Wiederum brachte die erfolgreiche Vermittlerrolle des Kunstkreises Lauda-Königshofen eine bemerkenswerte Künstlerin in die FabrikGalerie. Die Seidenmalerin Birgit Kraneiss nimmt ihre Inspirationen aus intensiven Gesprächen und emotionalen Erlebnissen. So schreibt die Presse über ihre Ausstellung bei LAUDA: "Die Bilder von Birgit Kraneiss sind ausdrucksstark und eindringlich. Sie begreift Kunst nicht als pure Ästhetik, sondern als eine Möglichkeit für den Künstler, außer eigenen Gedanken, Gefühlen und Eindrücken, vor allem auch das widerzuspiegeln, was die Menschen unserer Zeit bewegt und prägt."

Grafische Holzschnittarbeiten, inspiriert auch durch das Schaffen von HAP Grieshaber, sind das Markenzeichen des Laudaer Künstlers Norbert Gleich, zugleich auch Mitbegründer und Vorsitzender des Kunstkreises Lauda-Königshofen e.V., mit dem bei der Organisation und Auswahl der Ausstellungen eine enge Zusammenarbeit besteht. Besonders fasziniert ihn der Umgang mit dem Medium Holz und das Experimentieren mit mehreren Grundfarben und Papiersorten, was seinen Werken eine eigenständige Wirkung verleiht.

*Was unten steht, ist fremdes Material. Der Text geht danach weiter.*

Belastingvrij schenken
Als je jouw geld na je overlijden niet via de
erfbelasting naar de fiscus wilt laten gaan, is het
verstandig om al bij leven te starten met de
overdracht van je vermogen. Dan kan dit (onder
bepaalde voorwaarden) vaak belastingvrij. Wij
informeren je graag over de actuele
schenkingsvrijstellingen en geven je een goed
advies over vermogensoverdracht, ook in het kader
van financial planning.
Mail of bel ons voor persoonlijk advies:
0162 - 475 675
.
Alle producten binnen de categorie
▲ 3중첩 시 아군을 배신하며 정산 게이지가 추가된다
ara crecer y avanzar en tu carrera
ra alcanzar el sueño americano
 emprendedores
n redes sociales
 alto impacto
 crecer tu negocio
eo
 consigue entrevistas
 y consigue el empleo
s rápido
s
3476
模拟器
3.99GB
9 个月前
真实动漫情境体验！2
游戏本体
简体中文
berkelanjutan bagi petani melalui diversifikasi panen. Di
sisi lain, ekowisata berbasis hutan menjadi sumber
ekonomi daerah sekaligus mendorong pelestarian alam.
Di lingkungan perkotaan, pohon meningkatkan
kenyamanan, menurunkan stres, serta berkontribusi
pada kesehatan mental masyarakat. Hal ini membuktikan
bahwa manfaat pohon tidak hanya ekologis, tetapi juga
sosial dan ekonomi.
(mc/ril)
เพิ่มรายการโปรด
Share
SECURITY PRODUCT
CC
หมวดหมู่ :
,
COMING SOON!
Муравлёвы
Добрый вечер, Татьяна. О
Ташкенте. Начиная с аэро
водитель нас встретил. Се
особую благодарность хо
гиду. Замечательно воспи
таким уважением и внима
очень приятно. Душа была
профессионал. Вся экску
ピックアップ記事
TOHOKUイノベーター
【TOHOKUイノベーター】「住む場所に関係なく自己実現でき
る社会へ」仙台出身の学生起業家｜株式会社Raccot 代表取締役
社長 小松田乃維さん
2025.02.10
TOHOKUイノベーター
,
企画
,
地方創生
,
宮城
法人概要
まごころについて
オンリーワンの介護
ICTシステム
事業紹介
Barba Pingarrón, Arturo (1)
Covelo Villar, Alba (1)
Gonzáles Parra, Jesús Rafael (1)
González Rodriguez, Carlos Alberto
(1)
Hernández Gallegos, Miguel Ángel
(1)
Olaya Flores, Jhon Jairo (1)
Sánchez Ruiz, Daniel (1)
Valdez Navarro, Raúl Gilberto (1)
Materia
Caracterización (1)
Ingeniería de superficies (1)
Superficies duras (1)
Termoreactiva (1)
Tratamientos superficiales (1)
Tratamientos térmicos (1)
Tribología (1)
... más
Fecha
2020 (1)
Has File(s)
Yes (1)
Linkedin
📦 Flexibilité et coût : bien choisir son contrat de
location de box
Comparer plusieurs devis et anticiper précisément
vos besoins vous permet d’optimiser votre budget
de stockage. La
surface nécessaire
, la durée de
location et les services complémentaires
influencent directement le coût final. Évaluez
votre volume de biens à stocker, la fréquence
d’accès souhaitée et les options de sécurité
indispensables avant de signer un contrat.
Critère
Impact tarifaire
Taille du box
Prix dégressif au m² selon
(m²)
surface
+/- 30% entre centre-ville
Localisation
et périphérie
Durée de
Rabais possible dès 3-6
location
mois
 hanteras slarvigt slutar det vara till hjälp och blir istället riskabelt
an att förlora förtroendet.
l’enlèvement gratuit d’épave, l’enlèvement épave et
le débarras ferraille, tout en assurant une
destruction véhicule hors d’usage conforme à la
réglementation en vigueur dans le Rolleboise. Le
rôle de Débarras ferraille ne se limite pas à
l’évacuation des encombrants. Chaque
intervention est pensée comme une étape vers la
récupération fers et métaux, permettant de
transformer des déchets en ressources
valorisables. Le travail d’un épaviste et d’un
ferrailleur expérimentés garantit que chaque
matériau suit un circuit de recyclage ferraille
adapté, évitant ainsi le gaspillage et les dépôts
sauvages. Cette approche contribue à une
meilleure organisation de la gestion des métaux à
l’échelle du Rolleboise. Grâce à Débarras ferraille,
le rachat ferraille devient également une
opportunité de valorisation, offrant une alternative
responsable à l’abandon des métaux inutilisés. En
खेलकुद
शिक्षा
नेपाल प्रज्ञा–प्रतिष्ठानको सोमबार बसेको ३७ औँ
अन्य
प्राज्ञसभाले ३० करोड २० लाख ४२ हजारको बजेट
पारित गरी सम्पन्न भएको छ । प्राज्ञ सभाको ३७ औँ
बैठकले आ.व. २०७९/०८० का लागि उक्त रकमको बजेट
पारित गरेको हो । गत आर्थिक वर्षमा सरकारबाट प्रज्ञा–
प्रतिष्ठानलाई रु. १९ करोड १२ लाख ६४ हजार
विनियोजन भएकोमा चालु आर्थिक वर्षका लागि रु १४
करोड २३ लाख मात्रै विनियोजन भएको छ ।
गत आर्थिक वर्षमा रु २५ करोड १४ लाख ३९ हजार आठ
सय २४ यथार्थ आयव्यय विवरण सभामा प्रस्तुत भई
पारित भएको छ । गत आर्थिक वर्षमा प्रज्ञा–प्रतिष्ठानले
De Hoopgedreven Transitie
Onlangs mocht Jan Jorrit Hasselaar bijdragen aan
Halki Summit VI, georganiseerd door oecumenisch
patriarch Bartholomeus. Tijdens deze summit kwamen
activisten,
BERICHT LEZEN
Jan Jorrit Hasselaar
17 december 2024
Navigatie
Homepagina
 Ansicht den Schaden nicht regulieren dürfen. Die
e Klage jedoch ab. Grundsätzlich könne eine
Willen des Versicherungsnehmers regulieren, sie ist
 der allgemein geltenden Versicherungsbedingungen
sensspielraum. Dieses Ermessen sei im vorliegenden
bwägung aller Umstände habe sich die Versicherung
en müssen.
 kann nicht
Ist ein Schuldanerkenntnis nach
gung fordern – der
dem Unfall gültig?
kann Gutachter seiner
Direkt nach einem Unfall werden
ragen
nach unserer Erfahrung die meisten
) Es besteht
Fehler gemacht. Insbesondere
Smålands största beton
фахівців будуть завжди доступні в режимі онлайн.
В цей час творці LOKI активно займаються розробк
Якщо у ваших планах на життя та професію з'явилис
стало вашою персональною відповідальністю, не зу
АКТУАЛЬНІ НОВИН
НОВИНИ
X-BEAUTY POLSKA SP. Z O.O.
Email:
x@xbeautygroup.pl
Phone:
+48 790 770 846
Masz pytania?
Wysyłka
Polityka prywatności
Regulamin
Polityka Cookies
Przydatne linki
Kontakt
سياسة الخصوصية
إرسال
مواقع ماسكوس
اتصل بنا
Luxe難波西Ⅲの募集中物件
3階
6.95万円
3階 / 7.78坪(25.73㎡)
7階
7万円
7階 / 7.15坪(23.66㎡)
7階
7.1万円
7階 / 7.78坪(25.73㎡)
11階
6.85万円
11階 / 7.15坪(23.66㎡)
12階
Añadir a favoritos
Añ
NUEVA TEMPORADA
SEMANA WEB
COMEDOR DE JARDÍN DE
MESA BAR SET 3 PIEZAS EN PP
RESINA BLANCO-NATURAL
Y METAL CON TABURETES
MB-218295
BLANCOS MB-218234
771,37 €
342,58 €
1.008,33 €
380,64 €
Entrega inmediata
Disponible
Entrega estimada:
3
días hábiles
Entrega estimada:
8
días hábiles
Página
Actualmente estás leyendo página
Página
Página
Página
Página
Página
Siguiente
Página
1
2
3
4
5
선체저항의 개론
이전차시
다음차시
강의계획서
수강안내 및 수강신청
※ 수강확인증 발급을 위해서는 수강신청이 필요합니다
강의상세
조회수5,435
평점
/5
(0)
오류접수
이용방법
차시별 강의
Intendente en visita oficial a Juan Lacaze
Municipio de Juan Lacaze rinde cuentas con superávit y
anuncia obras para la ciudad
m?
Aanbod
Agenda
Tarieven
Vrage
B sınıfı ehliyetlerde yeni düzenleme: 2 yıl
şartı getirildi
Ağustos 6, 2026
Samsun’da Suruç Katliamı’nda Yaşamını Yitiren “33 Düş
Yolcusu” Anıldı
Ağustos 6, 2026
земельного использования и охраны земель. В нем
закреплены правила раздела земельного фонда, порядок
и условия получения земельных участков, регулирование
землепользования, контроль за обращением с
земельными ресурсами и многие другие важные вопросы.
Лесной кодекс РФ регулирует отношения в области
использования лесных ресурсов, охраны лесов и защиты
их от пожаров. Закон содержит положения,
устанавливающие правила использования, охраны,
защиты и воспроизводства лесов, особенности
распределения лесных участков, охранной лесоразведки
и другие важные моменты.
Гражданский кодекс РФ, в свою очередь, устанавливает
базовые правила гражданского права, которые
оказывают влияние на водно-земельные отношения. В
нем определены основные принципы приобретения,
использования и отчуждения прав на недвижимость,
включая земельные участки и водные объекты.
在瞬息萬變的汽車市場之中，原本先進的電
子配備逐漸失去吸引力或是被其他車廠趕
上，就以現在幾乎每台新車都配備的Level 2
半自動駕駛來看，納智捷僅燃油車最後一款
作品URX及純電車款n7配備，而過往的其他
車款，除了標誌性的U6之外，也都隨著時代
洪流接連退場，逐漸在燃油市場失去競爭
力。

Aquarell, Aquarell-Mischtechnik, Mono-Typien und großformatige Spachtelarbeiten sind bevorzugte Techniken der in Dainbach geborenen Künstlerin Margit Müller. Besonders eindrucksvoll ist ihre Fähigkeit, erlebte Geschichten in oft nur wenigen Strichen anschaulich zu erzählen.

Anlässlich dieser Ausstellung lud LAUDA erstmalig zu einer Vernissage, die von den anwesenden Gästen aus Politik, Wirtschaft und Kultur auch begeistert aufgenommen wurde. Mindestens ebenso angetan waren die Besucher von den Bildern der Künstlerin Christa Grell aus Künzelsau. Sie nutzt als eines ihrer wichtigen Grundmaterialien Gipsbinden, die sie in einem ausgeklügelten Verfahren auf die Leinwand aufbringt und nach einer bestimmten Zeit wieder entfernt. Anschließend malt sie auf der geschaffenen Fläche ihre Motive in Ölfarben.

Ebenfalls aus Lauda kommt Elmar Hauck, der unter dem Künstlernamen Matani farbige Tuschen und selbst entwickelte Collage- und Frottagetechniken anfertigt. Dabei steht die Spontaneität im Vordergrund, nicht die geringste Korrektur ist erlaubt.

Die Laudaer Meisterfotografin Karin Besserer machte den Auftakt. Künstlerisch bearbeitete Fotografien vermitteln dem Betrachter ihre "Impressionen von Venedig" und fangen den Geist und die Schönheit der im wahrsten Sinne des Wortes fantastischen Lagunenstadt eindrucksvoll ein.